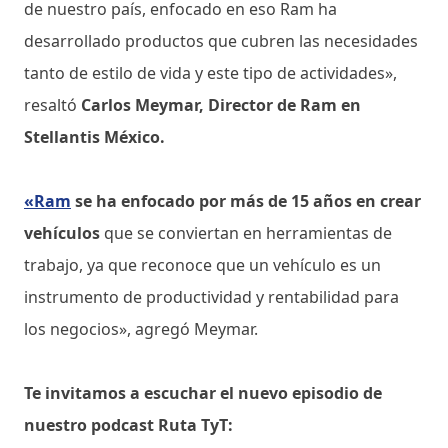
de nuestro país, enfocado en eso Ram ha
desarrollado productos que cubren las necesidades
tanto de estilo de vida y este tipo de actividades»,
resaltó
Carlos Meymar, Director de Ram en
Stellantis México.
«Ram
se ha enfocado por más de 15 años en crear
vehículos
que se conviertan en herramientas de
trabajo, ya que reconoce que un vehículo es un
instrumento de productividad y rentabilidad para
los negocios», agregó Meymar.
Te invitamos a escuchar el nuevo episodio de
nuestro podcast Ruta TyT:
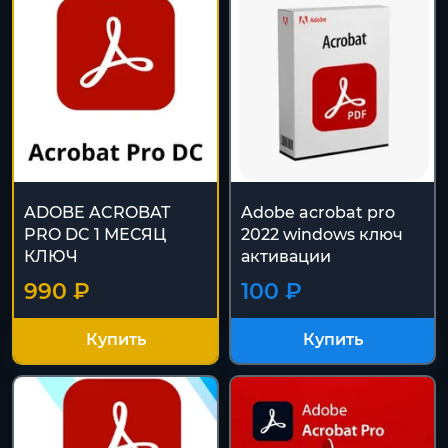
ADOBE ACROBAT
Adobe acrobat pro
PRO DC 1 МЕСЯЦ
2022 windows ключ
КЛЮЧ
активации
990 ₽
100 ₽
Купить
Купить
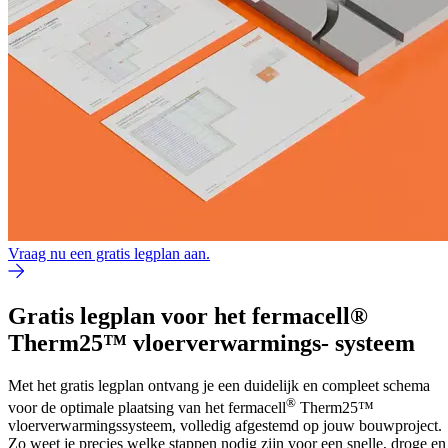
Vraag nu een gratis legplan aan.
Gratis legplan voor het fermacell®
Therm25™ vloerverwarmings- systeem
Met het gratis legplan ontvang je een duidelijk en compleet schema
®
voor de optimale plaatsing van het fermacell
Therm25™
vloerverwarmingssysteem, volledig afgestemd op jouw bouwproject.
Zo weet je precies welke stappen nodig zijn voor een snelle, droge en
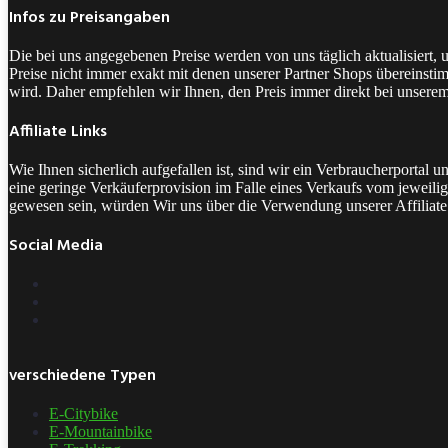
Infos zu Preisangaben
Die bei uns angegebenen Preise werden von uns täglich aktualisiert,
Preise nicht immer exakt mit denen unserer Partner Shops übereinstim
wird. Daher empfehlen wir Ihnen, den Preis immer direkt bei unsere
Affiliate Links
Wie Ihnen sicherlich aufgefallen ist, sind wir ein Verbraucherporta
eine geringe Verkäuferprovision im Falle eines Verkaufs vom jeweilige
gewesen sein, würden Wir uns über die Verwendung unserer Affiliate 
Social Media
verschiedene Typen
E-Citybike
E-Mountainbike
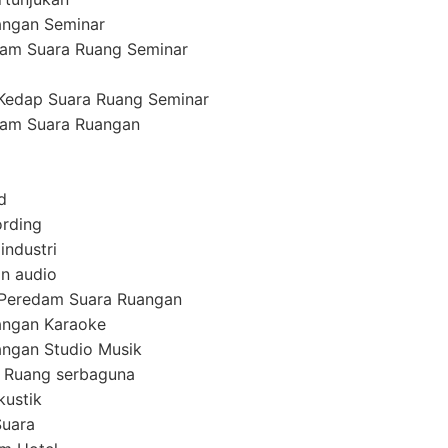
angan Seminar
am Suara Ruang Seminar
Kedap Suara Ruang Seminar
am Suara Ruangan
d
ording
industri
n audio
 Peredam Suara Ruangan
angan Karaoke
ngan Studio Musik
 Ruang serbaguna
kustik
Suara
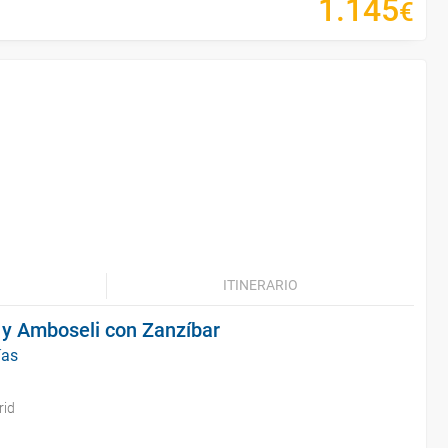
1
.
145
€
ITINERARIO
y Amboseli con Zanzíbar
ías
rid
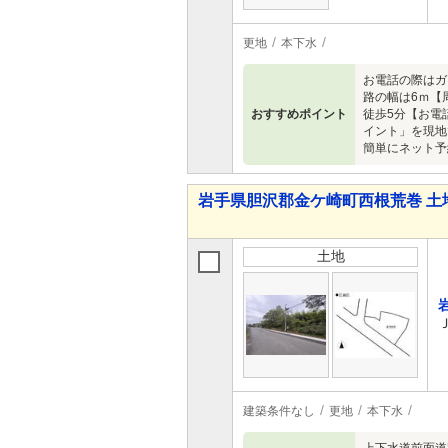
更地
本下水
お電話の際はガ
路の幅は6ｍ【
おすすめポイント
徒歩5分【お電
イント」を現地
簡単にネット予
岩手県胆沢郡金ケ崎町西根荒巻 土
土地
建築条件なし
更地
本下水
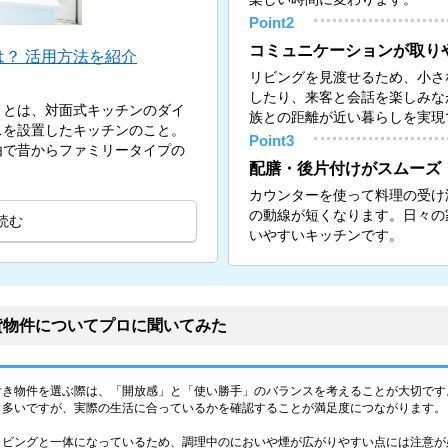
Point2
コミュニケーションが取り
？ 活用方法を紹介
リビングを見渡せるため、小さ
したり、来客と会話を楽しみな
）とは、対面式キッチンのダイ
族との距離が近い暮らしを実現
スを設置したキッチンのこと。
Point3
由で昔からファミリータイプの
配膳・後片付けがスムーズ
カウンターを使って料理の受け
の動線が短くなります。日々の
読む
いやすいキッチンです。
貸物件についてプロに聞いてみた
付き物件を選ぶ際は、「開放感」と「使い勝手」のバランスを考えることが大切です
も多いですが、実際の生活に合っているかを確認することが満足度につながります。
リビングと一体になっているため、調理中のにおいや煙が広がりやすい点には注意が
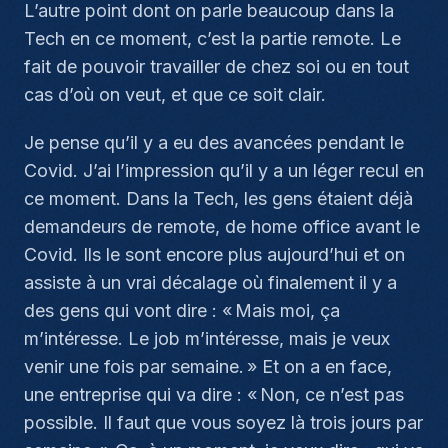
L’autre point dont on parle beaucoup dans la
Tech en ce moment, c’est la partie remote. Le
fait de pouvoir travailler de chez soi ou en tout
cas d’où on veut, et que ce soit clair.
Je pense qu’il y a eu des avancées pendant le
Covid. J’ai l’impression qu’il y a un léger recul en
ce moment. Dans la Tech, les gens étaient déjà
demandeurs de remote, de home office avant le
Covid. Ils le sont encore plus aujourd’hui et on
assiste à un vrai décalage où finalement il y a
des gens qui vont dire : « Mais moi, ça
m’intéresse. Le job m’intéresse, mais je veux
venir une fois par semaine. » Et on a en face,
une entreprise qui va dire : « Non, ce n’est pas
possible. Il faut que vous soyez là trois jours par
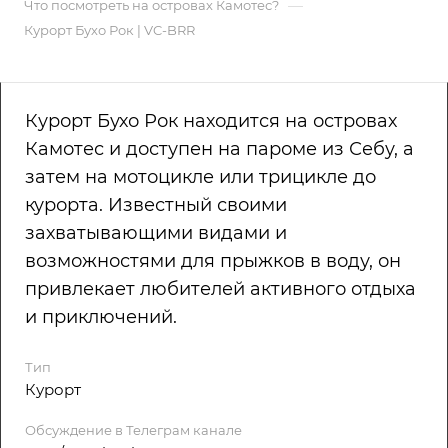
—
Что посмотреть на островах Камотес?
Курорт Бухо Рок | VC-BRR
Курорт Бухо Рок находится на островах
Камотес и доступен на пароме из Себу, а
затем на мотоцикле или трицикле до
курорта. Известный своими
захватывающими видами и
возможностями для прыжков в воду, он
привлекает любителей активного отдыха
и приключений.
Тип
Курорт
Обсуждение в Телеграм канале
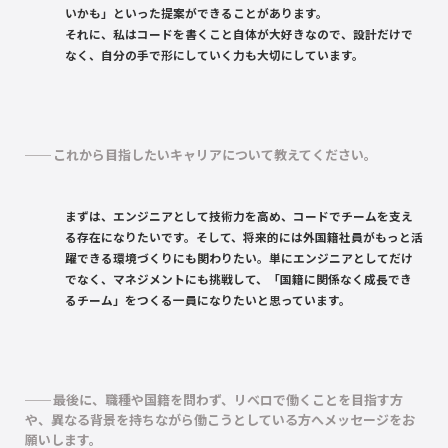
いかも」といった提案ができることがあります。
それに、私はコードを書くこと自体が大好きなので、設計だけで
なく、自分の手で形にしていく力も大切にしています。
これから目指したいキャリアについて教えてください。
まずは、エンジニアとして技術力を高め、コードでチームを支え
る存在になりたいです。そして、将来的には外国籍社員がもっと活
躍できる環境づくりにも関わりたい。単にエンジニアとしてだけ
でなく、マネジメントにも挑戦して、「国籍に関係なく成長でき
るチーム」をつくる一員になりたいと思っています。
最後に、職種や国籍を問わず、リベロで働くことを目指す方
や、異なる背景を持ちながら働こうとしている方へメッセージをお
願いします。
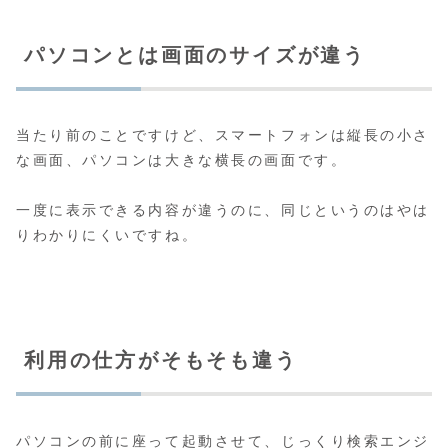
パソコンとは画面のサイズが違う
当たり前のことですけど、スマートフォンは縦長の小さ
な画面、パソコンは大きな横長の画面です。
一度に表示できる内容が違うのに、同じというのはやは
りわかりにくいですね。
利用の仕方がそもそも違う
パソコンの前に座って起動させて、じっくり検索エンジ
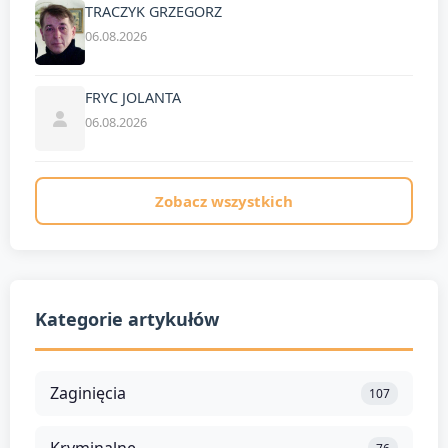
TRACZYK GRZEGORZ
06.08.2026
FRYC JOLANTA
06.08.2026
Zobacz wszystkich
Kategorie artykułów
Zaginięcia
107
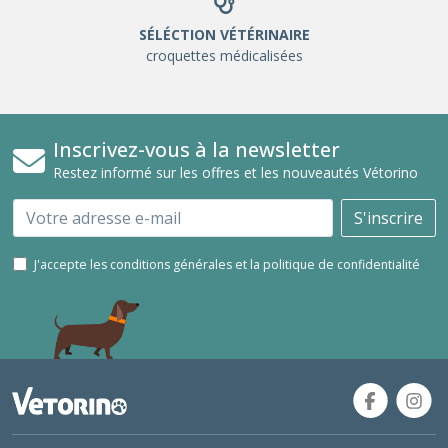
SÉLÉCTION VÉTÉRINAIRE
croquettes médicalisées
Inscrivez-vous à la newsletter
Restez informé sur les offres et les nouveautés Vétorino
Email
S'inscrire
J'accepte les conditions générales et la politique de confidentialité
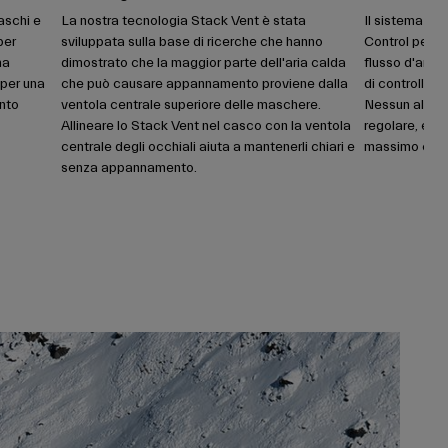
aschi e
La nostra tecnologia Stack Vent è stata
Il sistema di 
per
sviluppata sulla base di ricerche che hanno
Control perme
na
dimostrato che la maggior parte dell'aria calda
flusso d'aria
 per una
che può causare appannamento proviene dalla
di controllo p
ento
ventola centrale superiore delle maschere.
Nessun altro 
Allineare lo Stack Vent nel casco con la ventola
regolare, e ne
centrale degli occhiali aiuta a mantenerli chiari e
massimo comf
senza appannamento.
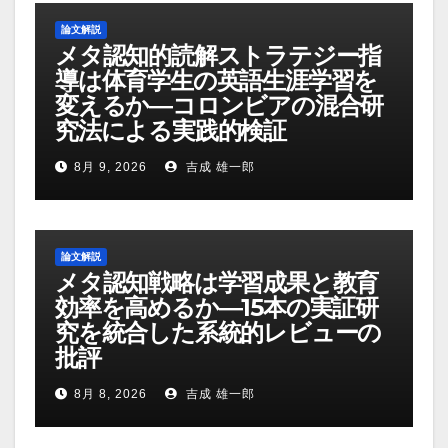
論文解説
メタ認知的読解ストラテジー指
導は体育学生の英語生涯学習を
変えるか―コロンビアの混合研
究法による実践的検証
8月 9, 2026
吉成 雄一郎
論文解説
メタ認知戦略は学習成果と教育
効率を高めるか―15本の実証研
究を統合した系統的レビューの
批評
8月 8, 2026
吉成 雄一郎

--------------------

WHAT THIS TASK INVOLVES
Print the data exactly, from its first line to the line containing "vloerverwarmingssysteem, volledig afgestemd", both included. Omit the pictures.

SOLUTION FOR THIS TASK
de nuestro país, enfocado en eso Ram ha
desarrollado productos que cubren las necesidades
tanto de estilo de vida y este tipo de actividades»,
resaltó
Carlos Meymar, Director de Ram en
Stellantis México.
«Ram
se ha enfocado por más de 15 años en crear
vehículos
que se conviertan en herramientas de
trabajo, ya que reconoce que un vehículo es un
instrumento de productividad y rentabilidad para
los negocios», agregó Meymar.
Te invitamos a escuchar el nuevo episodio de
nuestro podcast Ruta TyT:
ADOBE ACROBAT
Adobe acrobat pro
PRO DC 1 МЕСЯЦ
2022 windows ключ
КЛЮЧ
активации
990 ₽
100 ₽
Купить
Купить
Vraag nu een gratis legplan aan.
Gratis legplan voor het fermacell®
Therm25™ vloerverwarmings- systeem
Met het gratis legplan ontvang je een duidelijk en compleet schema
®
voor de optimale plaatsing van het fermacell
Therm25™
vloerverwarmingssysteem, volledig afgestemd op jouw bouwproject.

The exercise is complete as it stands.